• ASSIGNMENT: Where does the string "โลงเย" appear in the records? Copy every line that contains it.

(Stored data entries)
=-=-=
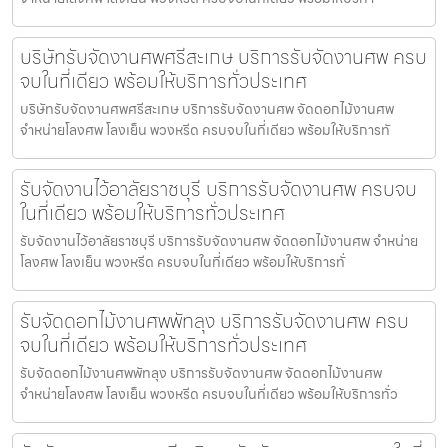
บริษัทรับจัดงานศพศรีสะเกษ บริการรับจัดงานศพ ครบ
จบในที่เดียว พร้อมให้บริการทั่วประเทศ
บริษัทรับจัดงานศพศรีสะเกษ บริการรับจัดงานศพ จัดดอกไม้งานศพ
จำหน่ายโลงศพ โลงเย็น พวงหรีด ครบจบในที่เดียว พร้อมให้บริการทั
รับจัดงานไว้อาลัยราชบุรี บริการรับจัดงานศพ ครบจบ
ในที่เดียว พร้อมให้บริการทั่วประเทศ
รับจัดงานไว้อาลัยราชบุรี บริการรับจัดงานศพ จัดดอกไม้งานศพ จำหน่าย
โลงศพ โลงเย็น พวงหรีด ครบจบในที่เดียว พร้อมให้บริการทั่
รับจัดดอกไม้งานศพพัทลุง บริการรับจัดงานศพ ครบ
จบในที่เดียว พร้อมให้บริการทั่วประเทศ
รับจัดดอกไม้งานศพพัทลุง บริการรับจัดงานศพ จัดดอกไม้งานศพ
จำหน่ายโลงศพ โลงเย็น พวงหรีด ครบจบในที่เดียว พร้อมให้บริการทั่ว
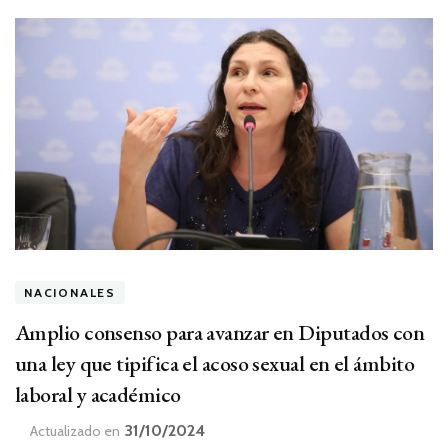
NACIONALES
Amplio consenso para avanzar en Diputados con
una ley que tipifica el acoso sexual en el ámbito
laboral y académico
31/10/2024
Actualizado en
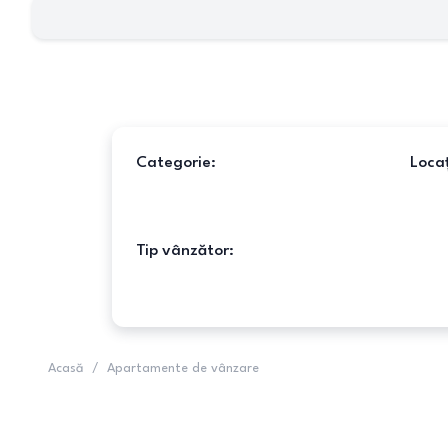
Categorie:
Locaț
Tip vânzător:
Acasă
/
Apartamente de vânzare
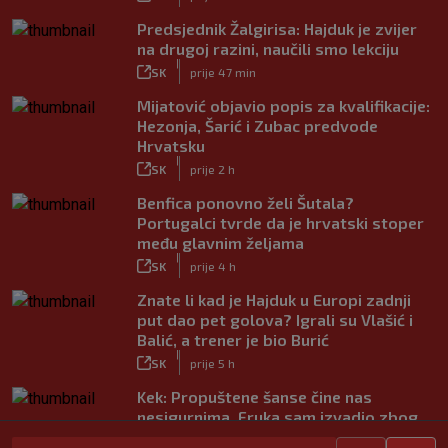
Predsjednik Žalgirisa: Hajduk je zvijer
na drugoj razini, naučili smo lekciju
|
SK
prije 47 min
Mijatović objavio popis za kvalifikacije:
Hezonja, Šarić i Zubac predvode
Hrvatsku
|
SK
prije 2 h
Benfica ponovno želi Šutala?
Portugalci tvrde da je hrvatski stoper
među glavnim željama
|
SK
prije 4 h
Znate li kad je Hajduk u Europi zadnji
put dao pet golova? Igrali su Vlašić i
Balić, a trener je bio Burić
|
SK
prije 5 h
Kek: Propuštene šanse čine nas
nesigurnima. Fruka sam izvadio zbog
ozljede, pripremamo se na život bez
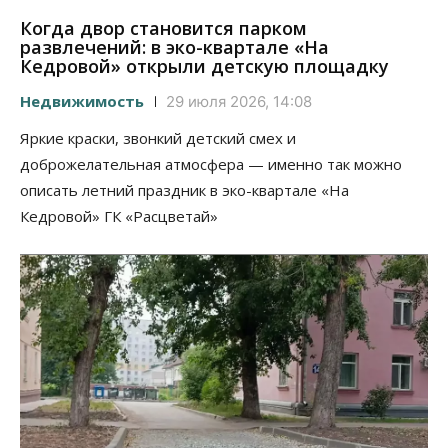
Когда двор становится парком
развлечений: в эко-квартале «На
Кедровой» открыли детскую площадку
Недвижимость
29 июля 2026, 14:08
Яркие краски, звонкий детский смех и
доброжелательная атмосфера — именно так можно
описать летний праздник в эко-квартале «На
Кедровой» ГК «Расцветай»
=-=-=
• FINISHED EXERCISE:
จำหน่ายโลงศพ โลงเย็น พวงหรีด ครบจบในที่เดียว พร้อมให้บริการทั
โลงศพ โลงเย็น พวงหรีด ครบจบในที่เดียว พร้อมให้บริการทั่
จำหน่ายโลงศพ โลงเย็น พวงหรีด ครบจบในที่เดียว พร้อมให้บริการทั่ว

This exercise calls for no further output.